Do you think that "weak naturalism" requires a phenomenological complement, and if so, do you think that Habermas provides it?

Ali Rizvi said...

Carl,

Thanks for your very profound and stimulating comments and your kind words.

I believe some sort of experience (I would have called it communicative experience) is needed to complement Habermas' weak naturalism in order for him to explain the possibility of transcendence from within. In fact I had started trying to explain the possibility of such an experience in Habermas (where somehow Kant's "realm of pure intelligence" opens up within communicative action itself) without ever suspecting any relation to his weak naturalism. It is only lately that I have realised this and that sort of changed the nature of my whole project, however luckily without affecting much of the work I had done on the topic since now I realise that the possibility of 'transcendence from within' is situated in the context of Habermas' weak naturalism.

My muddled attempts to explain the phenomenon can be found here:

http://mc2.vicnet.net.au/home/ltppc/shared_files/transcendencefromwithin.pdf

and here

http://members.optusnet.com.au/~alimrizvi/Validityuncondituniver.doc

[I have not revised these papers for a year or so and later versions exist in both cases; however they will indicate the general thrust of the argument I hope]

You can call it phenomenological experience in the Heideggerian sense if you like, and I know of one piece which actually does try to explain what I call communicative experience in terms of the phenomenological tradition ["A moment of unconditional validity? Schutz and the Habermas/Rorty debate" Michael D. Barber, Human Studies 27: 51-67, 2004].

I have been reading a lot of Quine, Putnam, Brandom and McDowell since I have realised the importance of the problem of naturalism. McDowell is particularly important for understanding Habermas' argument about naturalism but Haberams differs from those in the Anglo Saxon tradition including McDowell in that he posits the problem of naturalism on a different plain than they do. While Anglo Saxon philosophers are still positing the problem at the level of knowledge and perceptual experience Habermas posits it at the level of communicative action and argumentation. That is the reason why, while for Habermas', as a good Heideggerian, 'mind'/'body' problem is no problem at all, thus he says that his weak naturalism is neutral as to the ‘nature’ of mind, for Anglo Saxon philosophers it is still a central problem, and it is through the prism of this problem that they approach the problem of naturalism.

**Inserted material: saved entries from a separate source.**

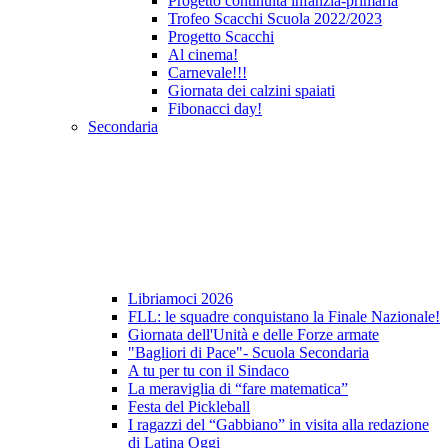
Progetto continuità infanzia-primaria
Trofeo Scacchi Scuola 2022/2023
Progetto Scacchi
Al cinema!
Carnevale!!!
Giornata dei calzini spaiati
Fibonacci day!
Secondaria
Libriamoci 2026
FLL: le squadre conquistano la Finale Nazionale!
Giornata dell'Unità e delle Forze armate
"Bagliori di Pace"- Scuola Secondaria
A tu per tu con il Sindaco
La meraviglia di “fare matematica”
Festa del Pickleball
I ragazzi del “Gabbiano” in visita alla redazione
di Latina Oggi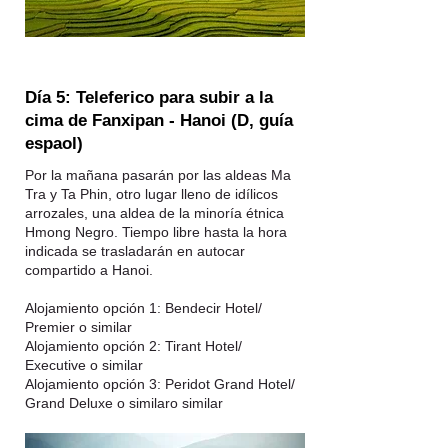
Día 5: Teleferico para subir a la
cima de Fanxipan - Hanoi (D, guía
espaol)
Por la mañana pasarán por las aldeas Ma
Tra y Ta Phin, otro lugar lleno de idílicos
arrozales, una aldea de la minoría étnica
Hmong Negro. Tiempo libre hasta la hora
indicada se trasladarán en autocar
compartido a Hanoi.
Alojamiento opción 1: Bendecir Hotel/
Premier o similar
Alojamiento opción 2: Tirant Hotel/
Executive o similar
Alojamiento opción 3: Peridot Grand Hotel/
Grand Deluxe o similaro similar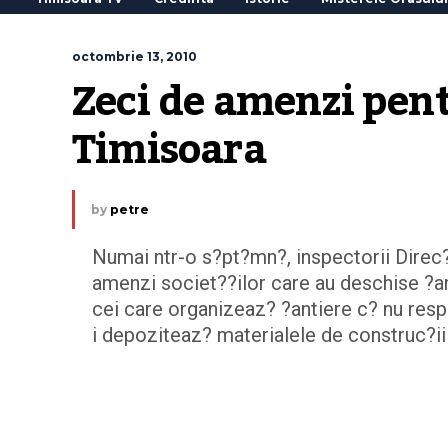
octombrie 13, 2010
Zeci de amenzi pent
Timisoara
by
petre
Numai ntr-o s?pt?mn?, inspectorii Direc?
amenzi societ??ilor care au deschise ?an
cei care organizeaz? ?antiere c? nu resp
i depoziteaz? materialele de construc?ii 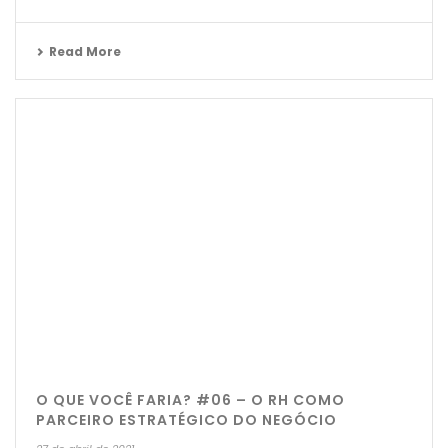
Read More
O QUE VOCÊ FARIA? #06 – O RH COMO
PARCEIRO ESTRATÉGICO DO NEGÓCIO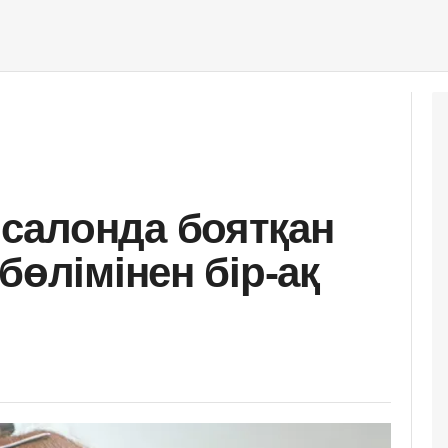
салонда боятқан
бөлімінен бір-ақ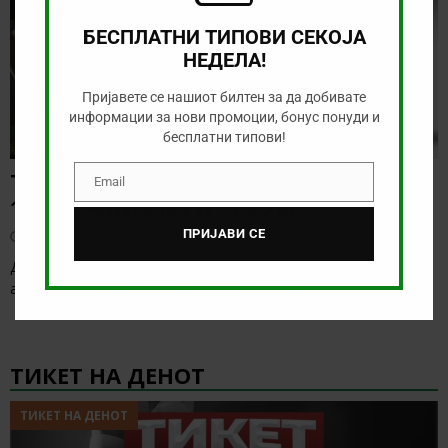
БЕСПЛАТНИ ТИПОВИ СЕКОЈА
НЕДЕЛА!
Пријавете се нашиот билтен за да добивате
информации за нови промоции, бонус понуди и
бесплатни типови!
ТИП НА ДЕНОТ (07.08.2026,
Email
Email
19:00) САНДЕФЈОРД – КФУМ
ПРИЈАВИ СЕ
август 7, 2026
Денес нема солидна понуда за обложување, а ние ќе го
анализираме дуелот од норвешката лига
[…]
ТИКЕТ НА ДЕНОТ
ТИКЕТ НА ДЕНОТ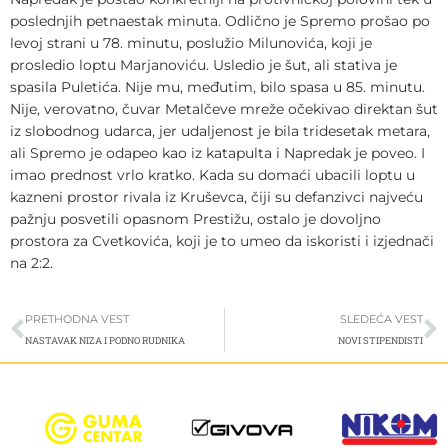
poslednjih petnaestak minuta. Odlično je Spremo prošao po
levoj strani u 78. minutu, poslužio Milunovića, koji je
prosledio loptu Marjanoviću. Usledio je šut, ali stativa je
spasila Puletića. Nije mu, međutim, bilo spasa u 85. minutu.
Nije, verovatno, čuvar Metalčeve mreže očekivao direktan šut
iz slobodnog udarca, jer udaljenost je bila tridesetak metara,
ali Spremo je odapeo kao iz katapulta i Napredak je poveo. I
imao prednost vrlo kratko. Kada su domaći ubacili loptu u
kazneni prostor rivala iz Kruševca, čiji su defanzivci najveću
pažnju posvetili opasnom Prestižu, ostalo je dovoljno
prostora za Cvetkovića, koji je to umeo da iskoristi i izjednači
na 2:2.
Prev
S
PRETHODNA VEST
SLEDEĆA VEST
NASTAVAK NIZA I PODNO RUDNIKA
NOVI STIPENDISTI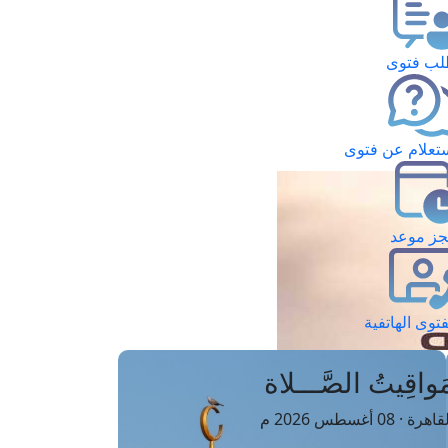
ب فتوى
تعلام عن فتوى
ز موعد
فتوى الهاتفية
َواقِيتُ الصَّـــلاة
اهرة · 08 أغسطس 2026 م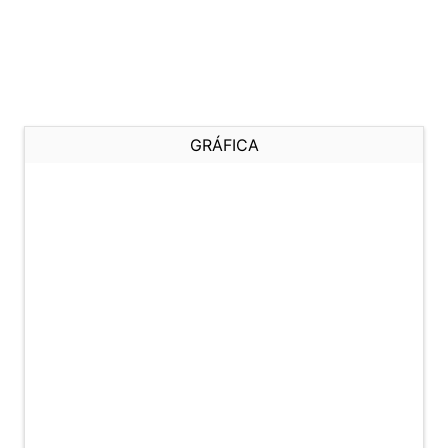
GRÁFICA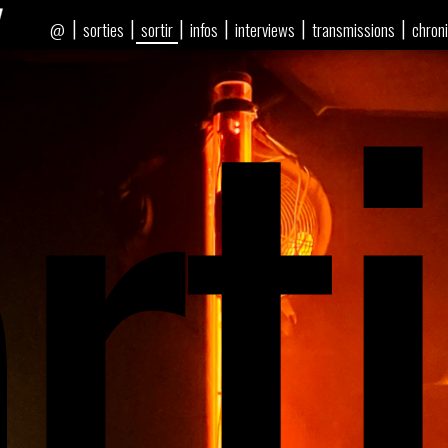
rti
|
|
|
|
|
|
sorties
sortir
infos
interviews
transmissions
chron
@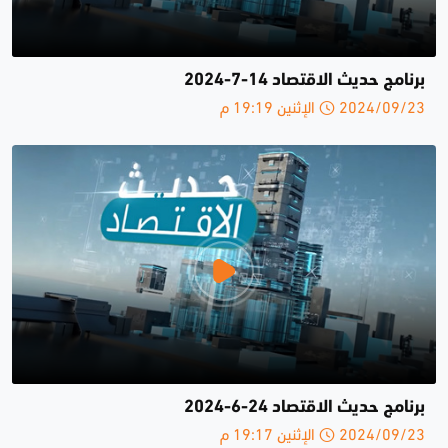
برنامج حديث الاقتصاد 14-7-2024
2024/09/23 الإثنين 19:19 م
برنامج حديث الاقتصاد 24-6-2024
2024/09/23 الإثنين 19:17 م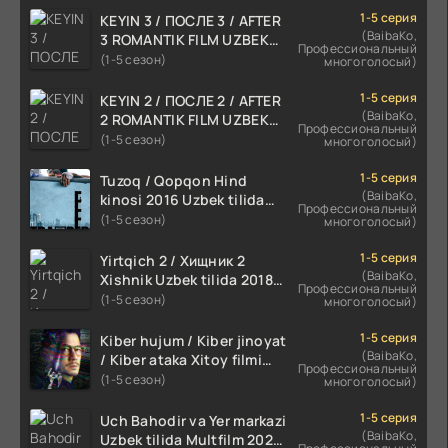
1-5 серия
KEYIN 3 / ПОСЛЕ 3 / AFTER
(BaibaKo,
3 ROMANTIK FILM UZBEK
Профессиональный
TILIDA 2021 TARJIMA FILM
(1-5 сезон)
многоголосый)
HD
1-5 серия
KEYIN 2 / ПОСЛЕ 2 / AFTER
(BaibaKo,
2 ROMANTIK FILM UZBEK
Профессиональный
TILIDA 2020 TARJIMA FILM
(1-5 сезон)
многоголосый)
HD
1-5 серия
Tuzoq / Qopqon Hind
(BaibaKo,
kinosi 2016 Uzbek tilida
Профессиональный
tarjima film HD
(1-5 сезон)
многоголосый)
1-5 серия
Yirtqich 2 / Хищник 2
(BaibaKo,
Xishnik Uzbek tilida 2018-
Профессиональный
2024 O'zbekcha tarjima
(1-5 сезон)
многоголосый)
kino HD Skachat
1-5 серия
Kiber hujum / Kiber jinoyat
(BaibaKo,
/ Kiber ataka Xitoy filmi
Профессиональный
Uzbek tilida O'zbekcha
(1-5 сезон)
многоголосый)
(2023-2025) tarjima kino
HD skachat
1-5 серия
Uch Bahodir va Yer markazi
(BaibaKo,
Uzbek tilida Multfilm 2025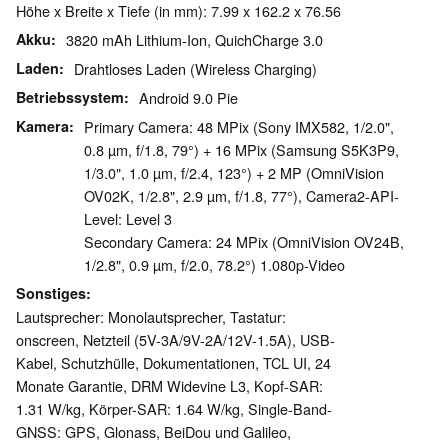
Höhe x Breite x Tiefe (in mm): 7.99 x 162.2 x 76.56
Akku
3820 mAh Lithium-Ion, QuichCharge 3.0
Laden
Drahtloses Laden (Wireless Charging)
Betriebssystem
Android 9.0 Pie
Kamera
Primary Camera: 48 MPix (Sony IMX582, 1/2.0",
0.8 µm, f/1.8, 79°) + 16 MPix (Samsung S5K3P9,
1/3.0", 1.0 µm, f/2.4, 123°) + 2 MP (OmniVision
OV02K, 1/2.8", 2.9 µm, f/1.8, 77°), Camera2-API-
Level: Level 3
Secondary Camera: 24 MPix (OmniVision OV24B,
1/2.8", 0.9 µm, f/2.0, 78.2°) 1.080p-Video
Sonstiges
Lautsprecher: Monolautsprecher, Tastatur:
onscreen, Netzteil (5V-3A/9V-2A/12V-1.5A), USB-
Kabel, Schutzhülle, Dokumentationen, TCL UI, 24
Monate Garantie, DRM Widevine L3, Kopf-SAR:
1.31 W/kg, Körper-SAR: 1.64 W/kg, Single-Band-
GNSS: GPS, Glonass, BeiDou und Galileo,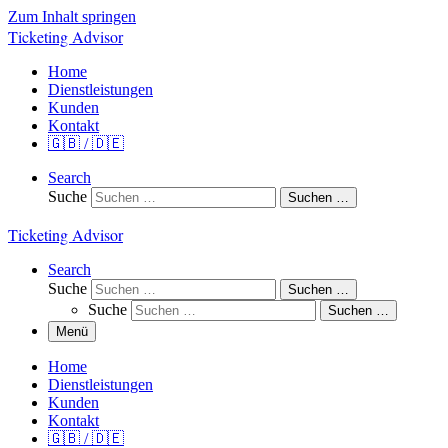
Zum Inhalt springen
Ticketing Advisor
Home
Dienstleistungen
Kunden
Kontakt
🇬🇧 / 🇩🇪
Search
Suche
Suchen …
Ticketing Advisor
Search
Suche
Suchen …
Suche
Suchen …
Menü
Home
Dienstleistungen
Kunden
Kontakt
🇬🇧 / 🇩🇪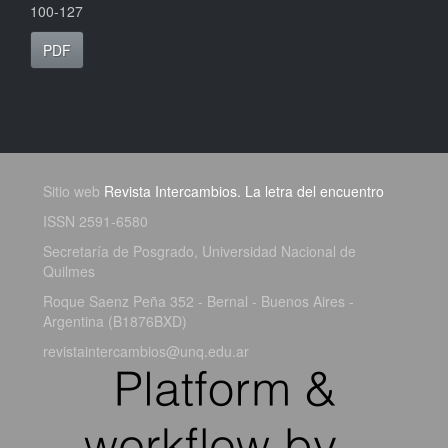
100-127
PDF
Sitio web
Revista Intercambios. La letra del encuentro
ISSN 2591-6580
Secretaría de Posgrado, Universidad Nacional de
Quilmes
Roque Saenz Peña 352 - Bernal - Buenos Aires -
Argentina (B1876BXD)
revistaintercambios@unq.edu.ar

I also noticed Sami Pihlstrom’ connection you mention. In fact that is what I am try to argue as to what Habermas’ position is, although I have still delve into Sami’s book in order to see how he actually argues for his position.

cheers
Ali

Ali Rizvi said...

"While Anglo Saxon philosophers are still positing the problem at the level of knowledge and perceptual experience Habermas posits it at the level of communicative action and argumentation. That is the reason why, while for Habermas', as a good Heideggerian, 'mind'/'body' problem is no problem at all, thus he says that his weak naturalism is neutral as to the ‘nature’ of mind, for Anglo Saxon philosophers it is still a central problem, and it is through the prism of this problem that they approach the problem of naturalism."

On rereading the above I am not convinced I described the difference correctly. I should have rather said that their (i.e. Habemras' as against Anglo-Saxon philosophers) conception of "experience" is totally different which lead Habermas to posit the problem differently than them.